In some case we may also have confidence interval of the median values.
We will use the .bxp
attribute of the plot axes in
pyplot.subplots
.
We begin first by importing the necessary packages to draw the
boxplots, namely, NumPy
and Matplotlib
.
import numpy as np
import matplotlib.pyplot as plt
The data
Let’s take an example of a data.
Show in the table below is the data which can be read from a
excel
or csv
file into a pandas dataframe
(df
).
df
|
label | whislo | q1 | med | mean | q3 | whishi | cilo | cihi |
---|---|---|---|---|---|---|---|---|---|
0 | A | 8 | 26 | 56 | 49 | 96 | 116 | 54 | 62 |
1 | B | 7 | 21 | 53 | 45 | 96 | 122 | 51 | 59 |
2 | C | 10 | 22 | 57 | 54 | 101 | 120 | 55 | 63 |
3 | D | 9 | 26 | 54 | 50 | 98 | 116 | 52 | 60 |
Convert data into list of dictionaries
For making the plot, we need to convert this data into a list
of dictionaries.

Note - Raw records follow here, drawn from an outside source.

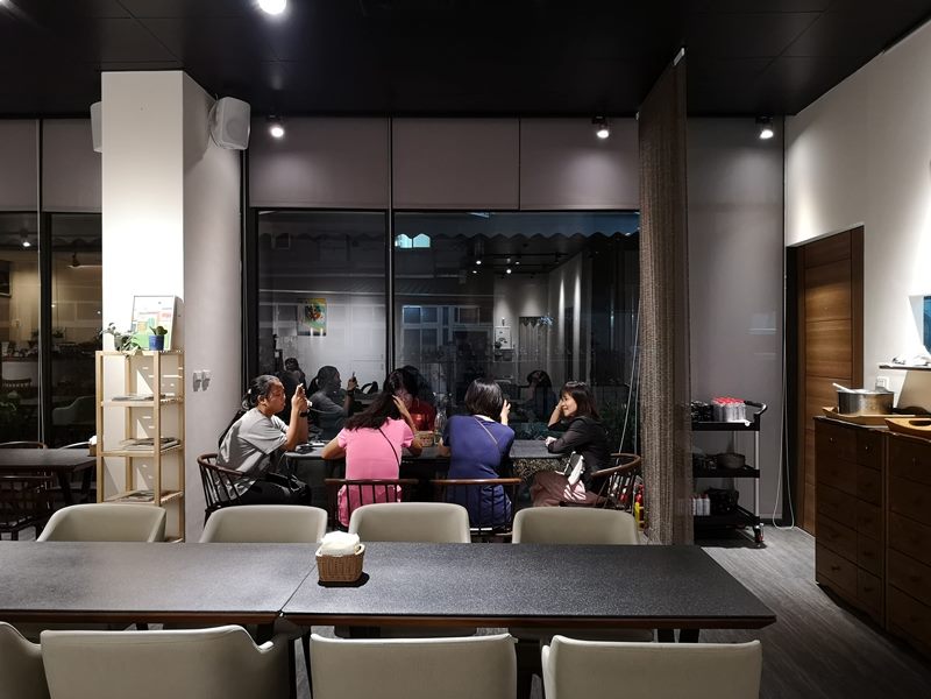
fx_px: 726
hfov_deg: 65.3
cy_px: 350
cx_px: 466
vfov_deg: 51.4
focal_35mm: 27
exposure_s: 1/30
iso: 320
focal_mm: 3.95
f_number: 1.8
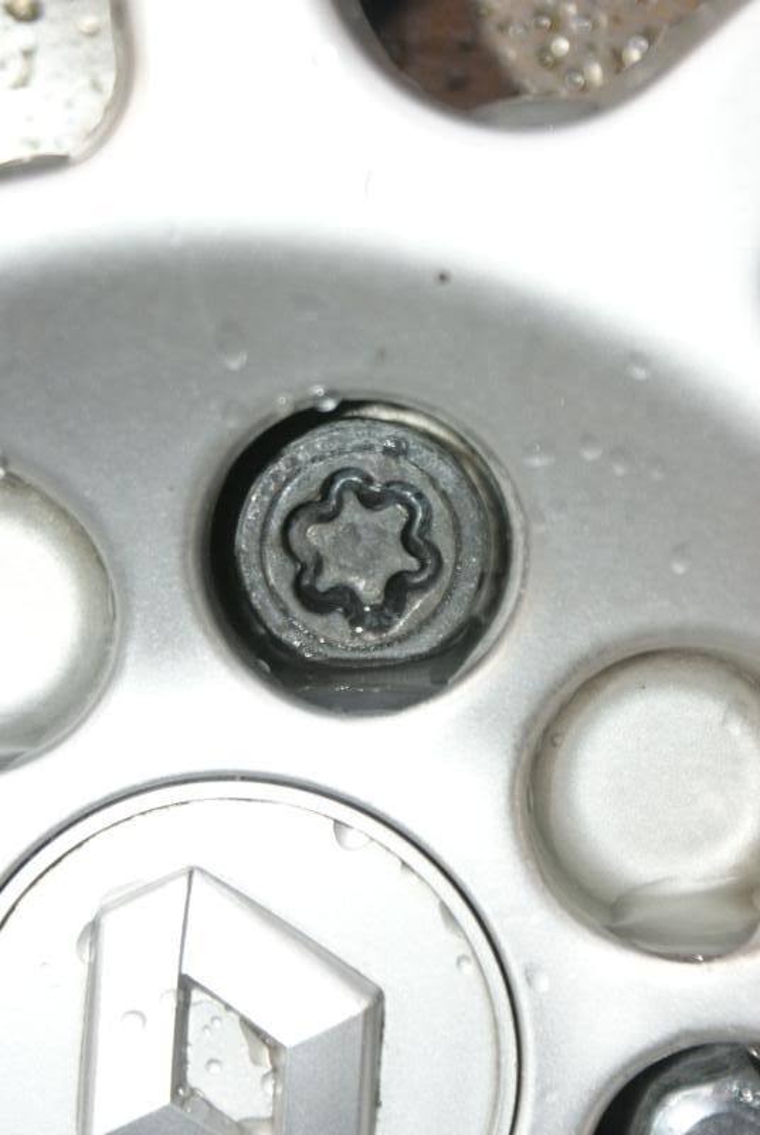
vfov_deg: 19.4
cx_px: 380
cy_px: 568
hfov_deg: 13.1
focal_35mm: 105
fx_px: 3313
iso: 400
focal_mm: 70
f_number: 5.6
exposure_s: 1/125
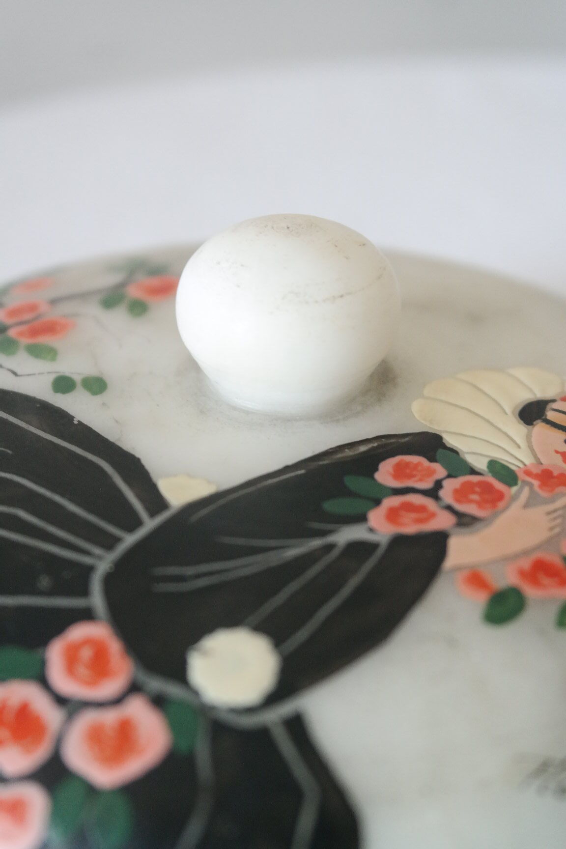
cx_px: 283
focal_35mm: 58
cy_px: 424
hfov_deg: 23.4
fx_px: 1368
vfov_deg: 34.5
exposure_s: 1/30
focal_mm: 38
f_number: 5.6
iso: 1600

So, in this list each dictionary will contain
data about one boxplot as a key:value
pair.
The keys of this dictionary are:
['label', 'med', 'q1', 'q3', 'whislo', 'whishi', 'mean', 'cilo', 'cihi', 'fliers']
The keys fliers
is for any outliers you want to
represent as data-points in the plot. In our example, there is no column
called fliers. So we will first create one. All the values in this
column would be an empty list.
df['fliers'] = [[],[],[],[]]
The dataframe can then be converted to “list of dictionaries” using
df.to_dict()
function.
dataset = df.to_dict(orient='records')
As we have four values for each statistic, we will be having four
dictionaries in the dataset
.
Below is how one of the dictionaries looks like.
dataset[0]
{'label': 'A',
'whislo': 8,
'q1': 26,
'med': 56,
'mean': 49,
'q3': 96,
'whishi': 116,
'cilo': 54,
'cihi': 62,
'fliers': []}
Simple boxplot with default settings
Now we are ready to plot the boxplots. Below is how to plot it with default parameters.

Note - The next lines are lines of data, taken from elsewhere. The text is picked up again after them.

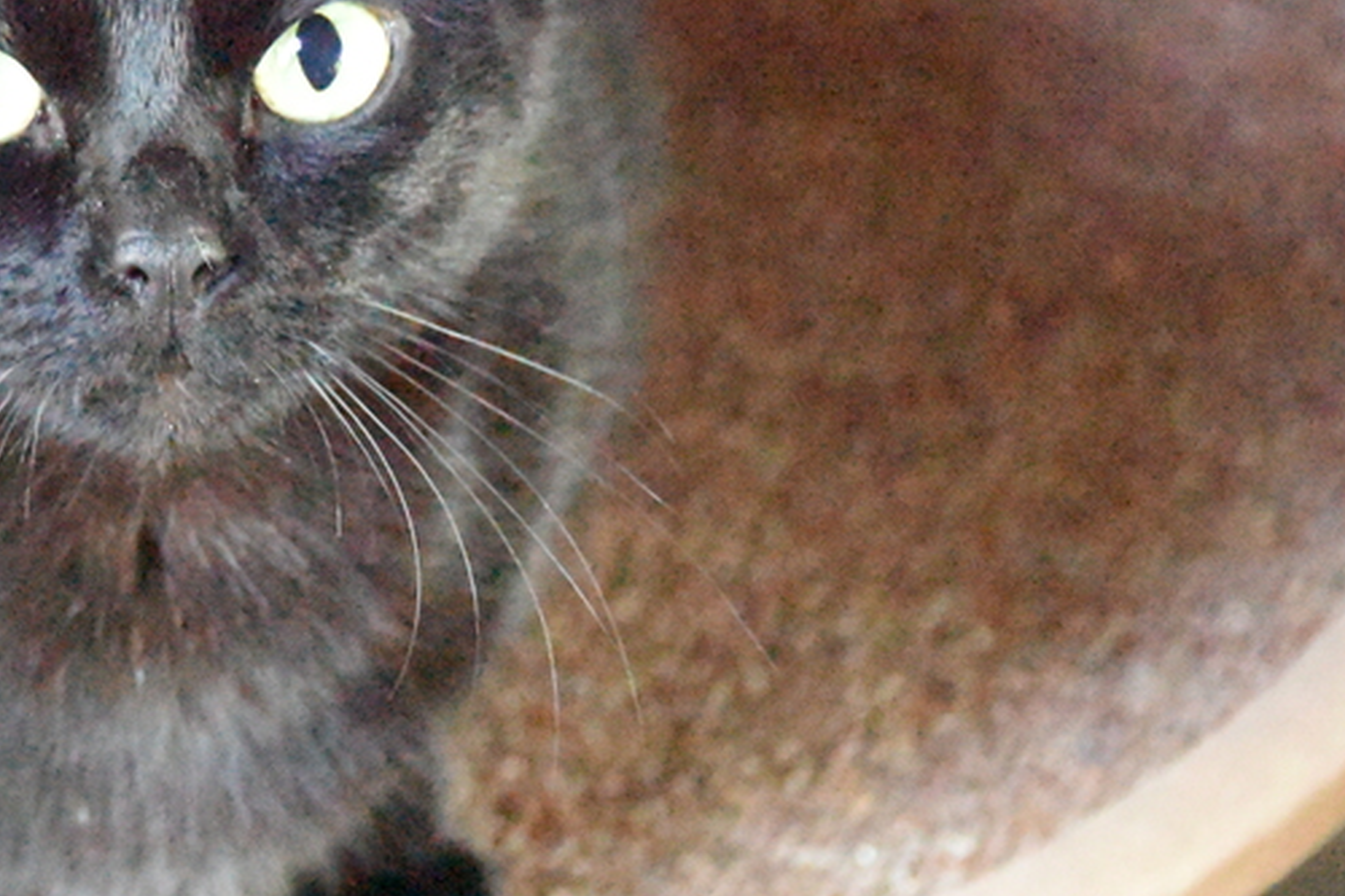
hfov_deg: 7.6
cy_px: 0
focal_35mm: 269
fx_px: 10046
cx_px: 110
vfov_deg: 5.1
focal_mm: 105
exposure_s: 1/100
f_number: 5.3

fig, ax = plt.subplots(1,1, figsize=(5,5))
ax.bxp(dataset)
plt.show()
Customizing the boxplot
To this simple boxplot, we can add other details from the data such as: - show the confidence intervals of the median - show mean values - colour the boxplot
The following code shows these examples in different plots.
fig, ax = plt.subplots(2,2, figsize=(10,10))
bx1 = ax[0,0].bxp(dataset)
ax[0,0].set_title('default')
bx2 = ax[0,1].bxp(dataset,
shownotches=True) #
ax[0,1].set_title('with median CI notches')
bx3 = ax[1,0].bxp(dataset,
shownotches=True,
showmeans=True)
ax[1,0].set_title('with means shown')
bx4 = ax[1,1].bxp(dataset,
shownotches=True,
showmeans=True,
patch_artist=True,
boxprops={'facecolor': '#f7bd98'})
ax[1,1].set_title('with coloured boxes')
plt.show()
In addition to this, we can customize how the box, whisker and median
line properties using boxprops
, whiskerprops
,
and medianprops
in the arguments respectively. But in this
post, I will leave it here.